* _VORLIEGENDER TEXT_:
+++

Deutschland als drittgrößter Holzverbraucher der Welt hat keine Reserven, um den Energiemarkt zu bedienen. Nahezu der gesamte kommerzielle Holzeinschlag dient der Papier-, Möbel- und Bauholzindustrie. Bisher blieben bei einer Durchforstung abgestorbene Bäume und die Kronen im Wald, um Flora und Fauna als Heimstätte zu dienen. Zudem wurde der Nährstoffentzug begrenzt, da rund 50 Prozent der Mineralien in Blättern, Nadeln und der dünnen Rinde der Kronenäste gespeichert sind. Dennoch war schon die bisherige Bewirtschaftung alles andere als nachhaltig. Zwar wurde nicht mehr Holz eingeschlagen als nachwuchs, doch die einstigen Buchenurwälder waren größtenteils zu Plantagen gewandelt, mehrheitlich mit nichtheimischen Baumarten wie Fichten und Kiefern bestanden.


Absenkung der Standards

Um die Klimaziele zu erfüllen, wird Energiegewinnung aus Biomasse offiziell massiv gefördert. Ein Biomassekraftwerk nach dem anderen sprießt aus dem Boden, und hunderttausende Privathaushalte stellen auf Pelletheizungen um. Resthölzer und Sägemehl aus den holzverarbeitenden Betrieben stellten bisher die Rohstoffbasis - eine vernünftige Verwertung von Abfällen also. Mittlerweile reicht dies aber nicht mehr aus. Mehr und mehr Pellethersteller stellen auf Stammholz, ganze Baumstämme direkt aus den Wäldern, um. Kraftwerksbetreiber planen nun von vornherein »Waldrestholz« mit ein. Dieses Restholz besteht aus Baumkronen und Reisig - genau dem Holz, welches bisher aus ökologischen Gründen im Wald verblieb. Mehr und mehr tauchen Reisigbündler auf, riesige Maschinen, die das Astmaterial zu Dreimeterrollen pressen und damit erst transportfähig machen. Der Gipfel: In Nordrhein-Westfalen werden versuchsweise auch noch die Baumstümpfe mittels eines sogenannten Woodcrackers herausgerissen und zur Verfeuerung in Kraftwerken bereitgestellt. Der verwüstete Waldboden verliert nach der Befahrung mit Maschinen einen Großteil seiner Wasserspeicherfähigkeit. Zudem reißen die Luftkanäle ab - das Bodenleben erstickt.

+++

* _DATENSÄTZE_:
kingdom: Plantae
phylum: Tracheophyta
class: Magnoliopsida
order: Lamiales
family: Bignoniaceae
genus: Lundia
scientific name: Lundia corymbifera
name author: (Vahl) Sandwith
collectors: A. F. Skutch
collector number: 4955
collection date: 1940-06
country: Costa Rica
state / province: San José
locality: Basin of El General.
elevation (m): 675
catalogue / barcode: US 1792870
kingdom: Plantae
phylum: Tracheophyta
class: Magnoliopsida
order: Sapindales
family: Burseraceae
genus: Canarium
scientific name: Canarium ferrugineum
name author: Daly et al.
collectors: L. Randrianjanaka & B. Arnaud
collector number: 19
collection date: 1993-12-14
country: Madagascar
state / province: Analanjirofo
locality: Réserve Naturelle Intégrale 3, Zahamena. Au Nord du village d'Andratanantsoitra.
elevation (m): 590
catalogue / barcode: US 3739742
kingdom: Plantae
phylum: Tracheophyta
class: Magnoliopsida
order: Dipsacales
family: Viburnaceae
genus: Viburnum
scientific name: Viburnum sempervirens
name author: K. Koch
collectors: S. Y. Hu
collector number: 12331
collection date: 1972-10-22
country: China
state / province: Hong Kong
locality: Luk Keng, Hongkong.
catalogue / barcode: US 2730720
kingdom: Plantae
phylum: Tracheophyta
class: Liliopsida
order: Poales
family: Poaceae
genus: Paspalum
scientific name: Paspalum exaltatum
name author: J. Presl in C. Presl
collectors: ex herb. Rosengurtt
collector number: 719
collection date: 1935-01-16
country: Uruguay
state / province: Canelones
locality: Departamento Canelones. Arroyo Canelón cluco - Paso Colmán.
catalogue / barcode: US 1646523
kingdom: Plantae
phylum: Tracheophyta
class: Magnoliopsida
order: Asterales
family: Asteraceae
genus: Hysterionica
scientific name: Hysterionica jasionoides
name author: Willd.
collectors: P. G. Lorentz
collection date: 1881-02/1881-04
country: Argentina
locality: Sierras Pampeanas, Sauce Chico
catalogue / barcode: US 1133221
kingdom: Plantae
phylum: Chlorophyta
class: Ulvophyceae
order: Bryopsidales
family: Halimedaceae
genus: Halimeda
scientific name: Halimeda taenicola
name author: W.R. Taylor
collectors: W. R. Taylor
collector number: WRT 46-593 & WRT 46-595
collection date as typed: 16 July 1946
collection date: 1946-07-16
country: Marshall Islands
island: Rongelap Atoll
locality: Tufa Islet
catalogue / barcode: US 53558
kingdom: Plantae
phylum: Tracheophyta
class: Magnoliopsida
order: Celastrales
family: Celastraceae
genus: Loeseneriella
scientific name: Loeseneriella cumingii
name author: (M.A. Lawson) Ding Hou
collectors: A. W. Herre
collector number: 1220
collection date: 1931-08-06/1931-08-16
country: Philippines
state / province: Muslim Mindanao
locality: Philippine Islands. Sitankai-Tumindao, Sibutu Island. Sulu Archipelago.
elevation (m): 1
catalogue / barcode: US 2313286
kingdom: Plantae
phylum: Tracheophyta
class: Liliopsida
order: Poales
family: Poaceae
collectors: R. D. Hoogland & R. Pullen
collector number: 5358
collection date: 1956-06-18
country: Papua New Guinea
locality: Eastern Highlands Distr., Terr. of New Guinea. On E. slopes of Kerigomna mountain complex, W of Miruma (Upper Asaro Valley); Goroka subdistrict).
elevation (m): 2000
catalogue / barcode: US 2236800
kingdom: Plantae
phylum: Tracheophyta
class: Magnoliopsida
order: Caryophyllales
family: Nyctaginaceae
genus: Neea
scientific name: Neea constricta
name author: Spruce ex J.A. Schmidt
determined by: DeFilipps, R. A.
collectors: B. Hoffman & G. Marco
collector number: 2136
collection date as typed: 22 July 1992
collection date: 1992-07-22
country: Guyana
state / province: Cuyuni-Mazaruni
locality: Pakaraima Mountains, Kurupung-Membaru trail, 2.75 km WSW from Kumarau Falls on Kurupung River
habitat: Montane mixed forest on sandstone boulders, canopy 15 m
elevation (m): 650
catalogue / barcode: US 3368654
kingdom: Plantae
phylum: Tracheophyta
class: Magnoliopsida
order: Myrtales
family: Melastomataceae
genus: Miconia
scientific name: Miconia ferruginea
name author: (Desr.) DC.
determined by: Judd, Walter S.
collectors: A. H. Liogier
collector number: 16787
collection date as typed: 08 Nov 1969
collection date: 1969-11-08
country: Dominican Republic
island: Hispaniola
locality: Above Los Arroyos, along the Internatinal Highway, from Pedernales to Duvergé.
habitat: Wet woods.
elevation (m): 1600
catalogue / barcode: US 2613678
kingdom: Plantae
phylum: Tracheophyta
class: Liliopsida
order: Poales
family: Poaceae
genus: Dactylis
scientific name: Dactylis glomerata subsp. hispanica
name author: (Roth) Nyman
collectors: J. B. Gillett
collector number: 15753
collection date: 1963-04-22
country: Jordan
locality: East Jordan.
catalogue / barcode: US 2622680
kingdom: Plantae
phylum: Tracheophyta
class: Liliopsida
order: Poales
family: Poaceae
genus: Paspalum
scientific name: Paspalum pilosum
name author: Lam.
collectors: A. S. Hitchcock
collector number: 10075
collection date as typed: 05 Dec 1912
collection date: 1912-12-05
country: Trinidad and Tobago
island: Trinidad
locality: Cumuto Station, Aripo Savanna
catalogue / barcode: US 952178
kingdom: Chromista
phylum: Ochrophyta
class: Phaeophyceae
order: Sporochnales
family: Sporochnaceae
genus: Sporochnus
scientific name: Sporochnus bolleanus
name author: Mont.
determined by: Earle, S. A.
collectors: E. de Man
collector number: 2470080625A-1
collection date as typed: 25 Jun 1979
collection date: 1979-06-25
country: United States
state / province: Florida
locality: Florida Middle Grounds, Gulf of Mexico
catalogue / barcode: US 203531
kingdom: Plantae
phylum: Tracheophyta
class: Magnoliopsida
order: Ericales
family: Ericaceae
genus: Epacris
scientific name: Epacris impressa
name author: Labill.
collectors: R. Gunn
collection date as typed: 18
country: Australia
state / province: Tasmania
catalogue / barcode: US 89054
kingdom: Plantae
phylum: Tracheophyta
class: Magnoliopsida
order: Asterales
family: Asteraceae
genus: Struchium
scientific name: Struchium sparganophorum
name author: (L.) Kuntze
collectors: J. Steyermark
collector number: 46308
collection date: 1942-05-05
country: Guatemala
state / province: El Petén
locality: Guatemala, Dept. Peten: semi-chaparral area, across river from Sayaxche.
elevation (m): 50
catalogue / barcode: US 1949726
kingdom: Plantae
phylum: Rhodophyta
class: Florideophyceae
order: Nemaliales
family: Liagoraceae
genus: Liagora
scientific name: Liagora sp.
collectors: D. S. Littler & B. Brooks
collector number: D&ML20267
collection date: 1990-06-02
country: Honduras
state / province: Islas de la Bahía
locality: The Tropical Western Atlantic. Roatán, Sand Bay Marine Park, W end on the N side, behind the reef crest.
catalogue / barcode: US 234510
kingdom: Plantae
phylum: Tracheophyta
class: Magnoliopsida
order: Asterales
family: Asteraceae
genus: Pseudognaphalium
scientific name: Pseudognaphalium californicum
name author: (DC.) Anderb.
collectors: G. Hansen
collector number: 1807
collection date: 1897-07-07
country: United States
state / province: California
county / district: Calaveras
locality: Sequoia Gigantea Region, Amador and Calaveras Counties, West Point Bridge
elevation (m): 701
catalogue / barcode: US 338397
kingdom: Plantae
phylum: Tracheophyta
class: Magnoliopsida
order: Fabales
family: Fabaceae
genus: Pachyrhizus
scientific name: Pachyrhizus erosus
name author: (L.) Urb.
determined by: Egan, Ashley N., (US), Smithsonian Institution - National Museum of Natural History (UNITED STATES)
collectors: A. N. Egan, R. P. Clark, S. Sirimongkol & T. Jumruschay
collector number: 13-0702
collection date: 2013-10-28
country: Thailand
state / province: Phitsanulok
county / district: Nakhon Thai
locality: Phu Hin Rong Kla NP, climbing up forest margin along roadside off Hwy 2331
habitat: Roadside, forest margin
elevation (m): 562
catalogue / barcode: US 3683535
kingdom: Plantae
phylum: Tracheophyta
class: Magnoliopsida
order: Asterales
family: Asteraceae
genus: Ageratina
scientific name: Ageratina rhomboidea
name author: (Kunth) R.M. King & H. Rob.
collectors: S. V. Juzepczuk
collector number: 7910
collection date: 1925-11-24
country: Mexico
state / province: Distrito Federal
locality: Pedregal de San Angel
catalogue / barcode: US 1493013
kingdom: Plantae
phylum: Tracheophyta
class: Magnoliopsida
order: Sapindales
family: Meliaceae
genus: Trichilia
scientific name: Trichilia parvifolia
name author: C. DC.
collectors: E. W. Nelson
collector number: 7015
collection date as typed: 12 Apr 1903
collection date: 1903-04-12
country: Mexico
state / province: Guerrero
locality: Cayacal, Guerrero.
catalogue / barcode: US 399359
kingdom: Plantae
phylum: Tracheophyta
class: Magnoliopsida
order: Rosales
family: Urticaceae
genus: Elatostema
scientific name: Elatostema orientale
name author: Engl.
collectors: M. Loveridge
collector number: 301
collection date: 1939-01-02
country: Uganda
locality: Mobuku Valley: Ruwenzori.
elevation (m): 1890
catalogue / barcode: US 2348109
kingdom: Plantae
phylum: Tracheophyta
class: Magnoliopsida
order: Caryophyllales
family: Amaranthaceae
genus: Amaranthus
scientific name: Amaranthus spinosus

+++

* _AUFGABE 1_: Gib aus dem Text über die Holznutzung den Abschnitt wortgetreu wieder, der bei den Worten „Deutschland als drittgrößter“ beginnt und nach den Worten „und Kiefern bestanden.“ endet.
* _AUFGABE 2_: Erläutere mithilfe des Textes über die Holznutzung, weshalb abgestorbene Bäume und Kronen bei einer Durchforstung bisher im Wald gelassen wurden.

* _ENDGÜLTIGE ANTWORT 1_:
Deutschland als drittgrößter Holzverbraucher der Welt hat keine Reserven, um den Energiemarkt zu bedienen. Nahezu der gesamte kommerzielle Holzeinschlag dient der Papier-, Möbel- und Bauholzindustrie. Bisher blieben bei einer Durchforstung abgestorbene Bäume und die Kronen im Wald, um Flora und Fauna als Heimstätte zu dienen. Zudem wurde der Nährstoffentzug begrenzt, da rund 50 Prozent der Mineralien in Blättern, Nadeln und der dünnen Rinde der Kronenäste gespeichert sind. Dennoch war schon die bisherige Bewirtschaftung alles andere als nachhaltig. Zwar wurde nicht mehr Holz eingeschlagen als nachwuchs, doch die einstigen Buchenurwälder waren größtenteils zu Plantagen gewandelt, mehrheitlich mit nichtheimischen Baumarten wie Fichten und Kiefern bestanden.

* _ENDGÜLTIGE ANTWORT 2_: Sie sollten Flora und Fauna als Heimstätte dienen. Außerdem wurde so der Nährstoffentzug begrenzt, da rund 50 Prozent der Mineralien in Blättern, Nadeln und der dünnen Rinde der Kronenäste gespeichert sind.